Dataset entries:

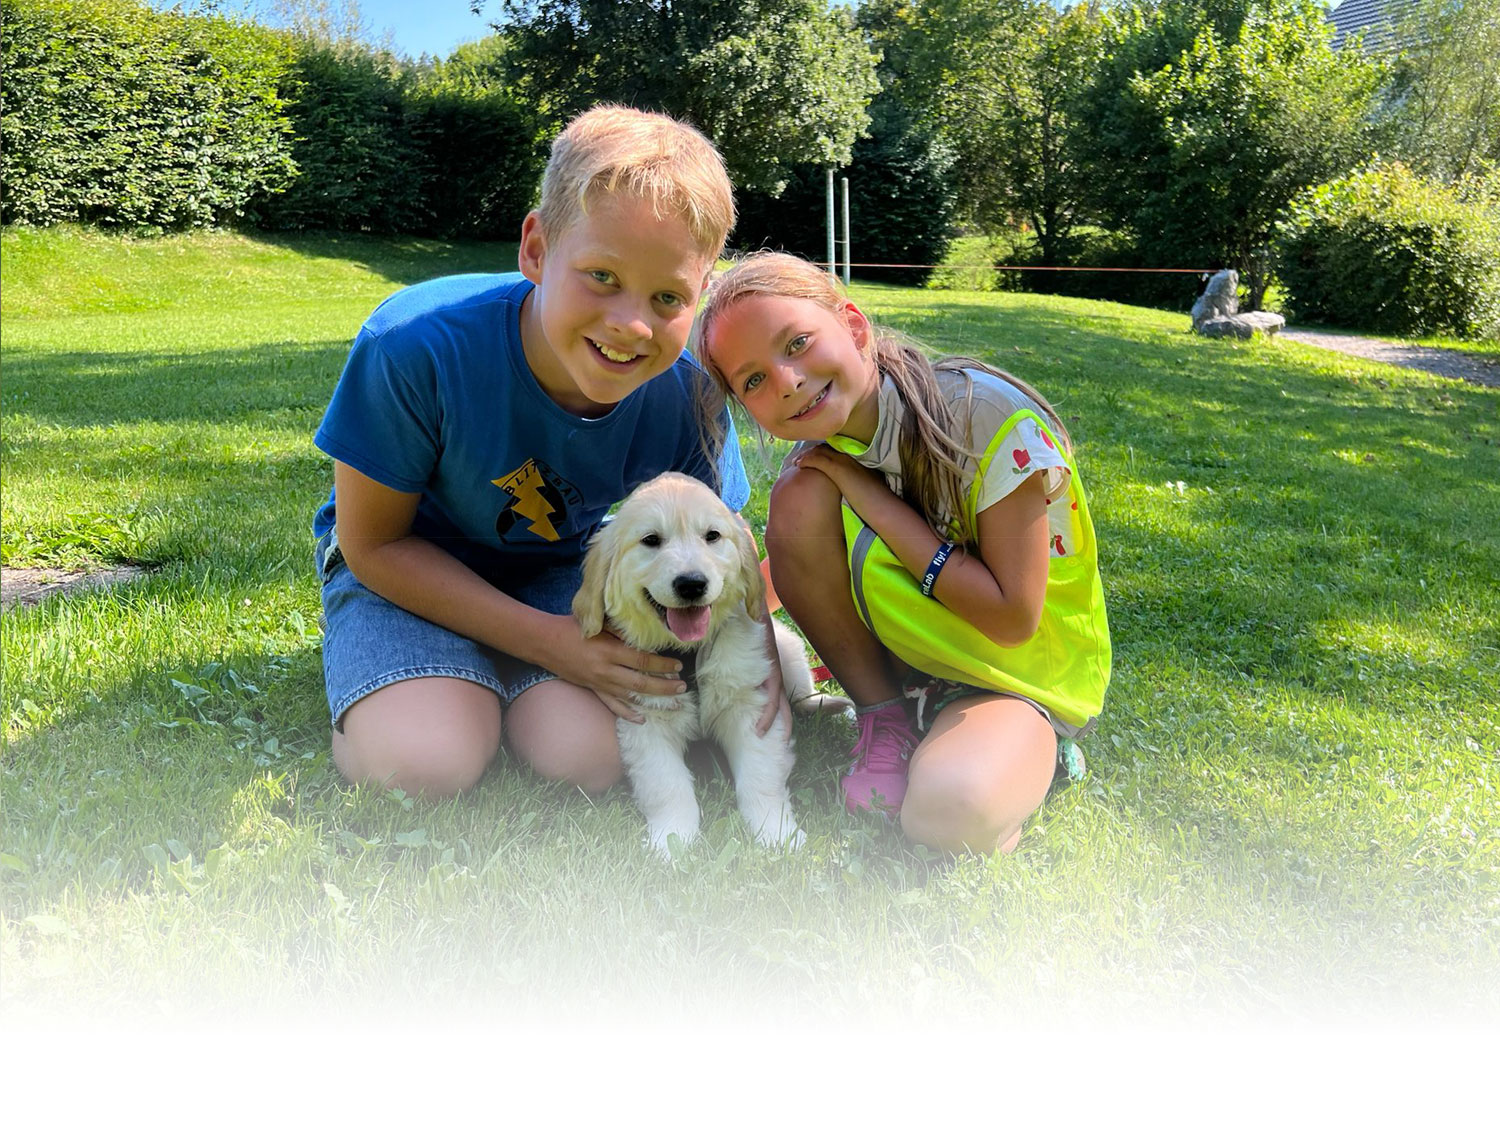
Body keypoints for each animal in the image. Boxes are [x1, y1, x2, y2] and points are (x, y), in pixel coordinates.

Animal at [573, 472, 848, 854]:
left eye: (712, 536)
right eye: (651, 540)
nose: (691, 584)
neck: (690, 653)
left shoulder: (753, 707)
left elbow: (761, 779)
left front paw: (778, 834)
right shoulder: (644, 720)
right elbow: (666, 785)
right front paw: (670, 841)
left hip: (788, 651)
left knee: (803, 694)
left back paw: (832, 705)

▶ **How to complete this task**
Nothing should appear in the answer except the lines from the one containing "left eye: (712, 536)" to the end of the data above, reproduced exactly.

▶ **Finished exercise**
left eye: (712, 536)
right eye: (651, 540)
nose: (691, 584)
neck: (690, 653)
left shoulder: (753, 707)
left elbow: (761, 779)
left front paw: (778, 834)
right shoulder: (644, 720)
right elbow: (666, 785)
right front paw: (670, 841)
left hip: (788, 651)
left knee: (803, 694)
left back paw: (832, 705)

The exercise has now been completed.